Suddenly he remembered the scratching and scraping in the night, and his eyes sought for some tool with which it might be possible to break a hole through a wall. He noticed the strong iron trestles which supported the bed when it was let down; it might perhaps be done with one of them. But no. Up by the window the thickness of the wall could be seen; it must be close on twenty inches.
And yet Findeisen had escaped!
Necessity had quickened the wits of the dull lad, and had made him inventive. When they confronted him with the corpse of the sergeant, he realised that he had committed a murder; and from that moment he felt his head no longer safe on his shoulders. The fear of death lent him a subtlety of which he would never otherwise have been capable.

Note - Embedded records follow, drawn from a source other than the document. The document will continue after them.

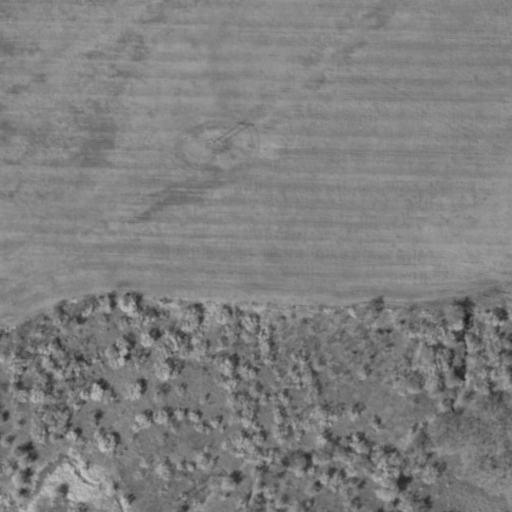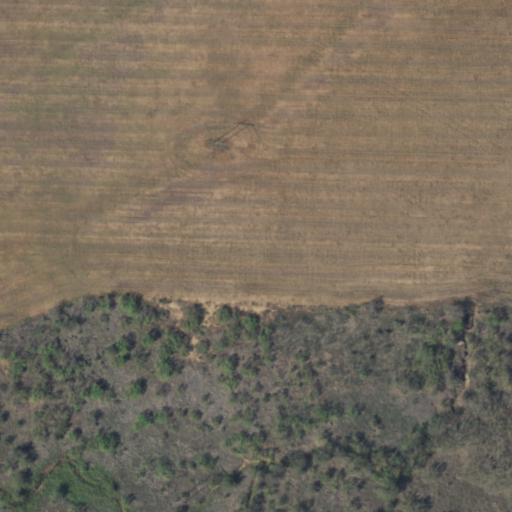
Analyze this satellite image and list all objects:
power tower: (217, 142)
power tower: (178, 502)
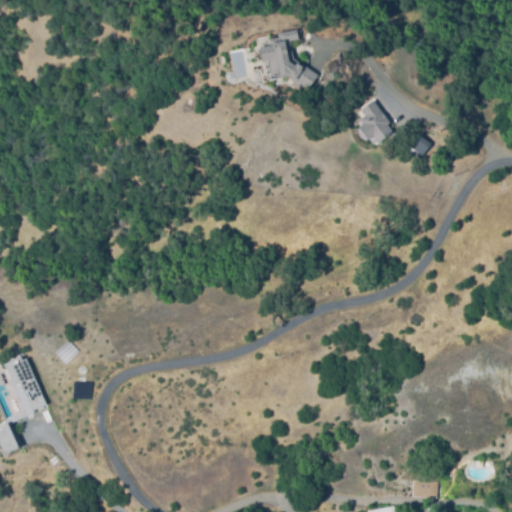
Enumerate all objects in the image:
building: (283, 60)
building: (285, 60)
road: (414, 105)
building: (373, 121)
building: (372, 123)
building: (417, 144)
building: (419, 145)
road: (207, 357)
building: (80, 368)
building: (80, 379)
building: (20, 395)
building: (19, 398)
road: (75, 466)
building: (422, 488)
building: (425, 488)
building: (381, 509)
building: (383, 509)
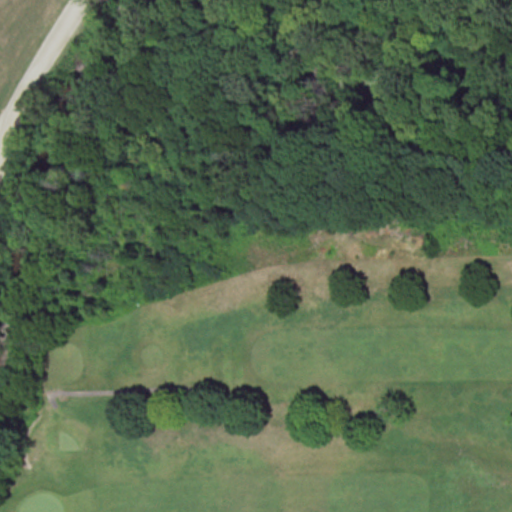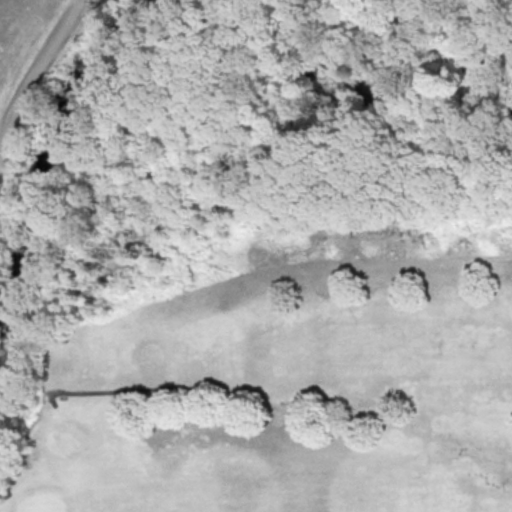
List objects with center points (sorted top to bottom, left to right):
road: (36, 75)
parking lot: (41, 78)
park: (279, 129)
river: (46, 154)
park: (38, 161)
park: (283, 380)
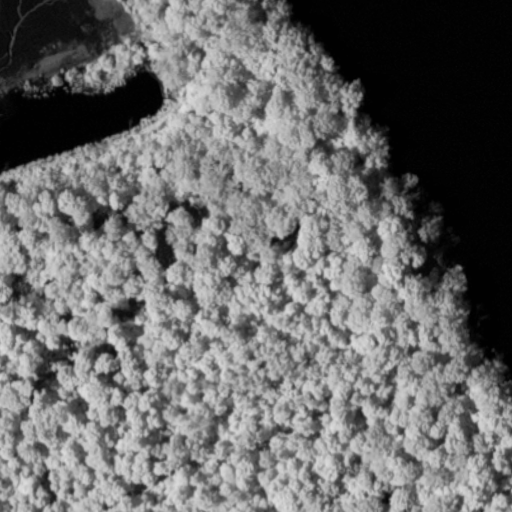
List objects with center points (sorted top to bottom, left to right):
river: (443, 105)
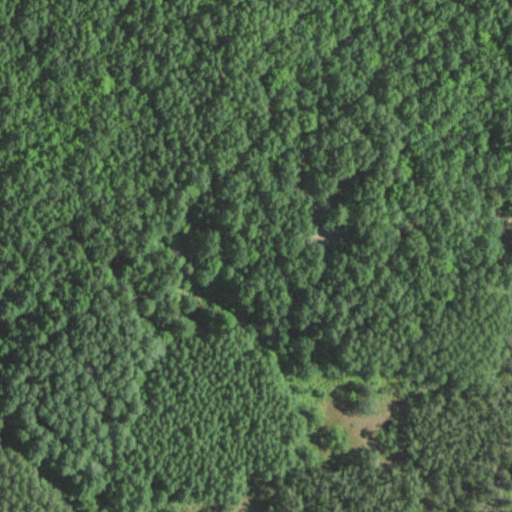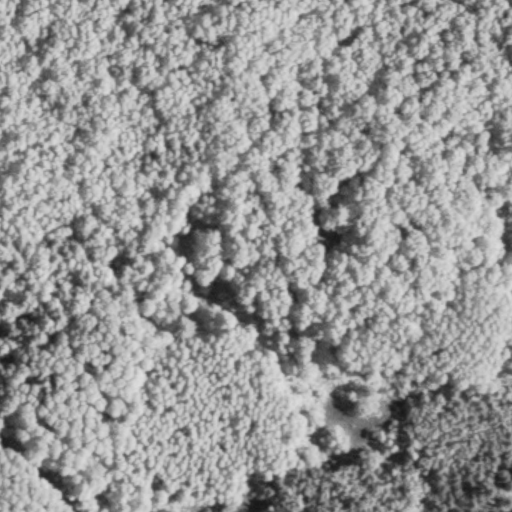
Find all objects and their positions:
road: (30, 479)
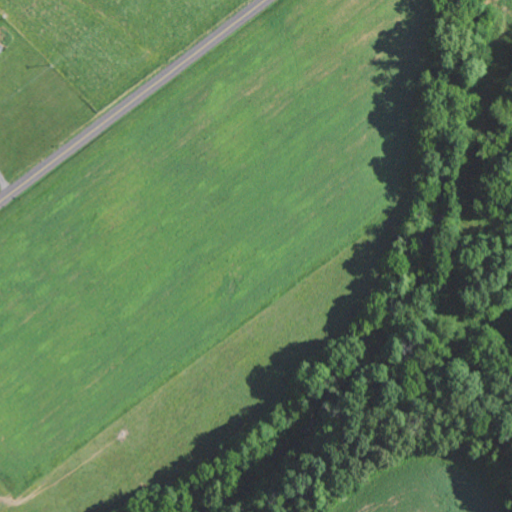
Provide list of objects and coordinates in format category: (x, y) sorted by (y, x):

He had, as Wolf guessed, used the iron bed support as an implement. He had at once recognised that it would be impossible to break through the principal external wall; the other walls, however, might be expected to be considerably less strong, and they sounded hollower when he tapped them. Findeisen knew that one of them merely divided his cell from another, and so was useless for his purpose. But beyond the other wall lay a shed in which the fire-engine was kept. Its window, he knew, was only covered with wire-netting, and opened on to a field.
And as soon as all was quiet in the guard-house he had set to work, listening anxiously in the direction of the corridor during the pauses of his boring and levering. The wall was only the length of a brick thick, and after the first stone had been broken out bit by bit, it cost but little labour to widen the hole enough to let a man pass.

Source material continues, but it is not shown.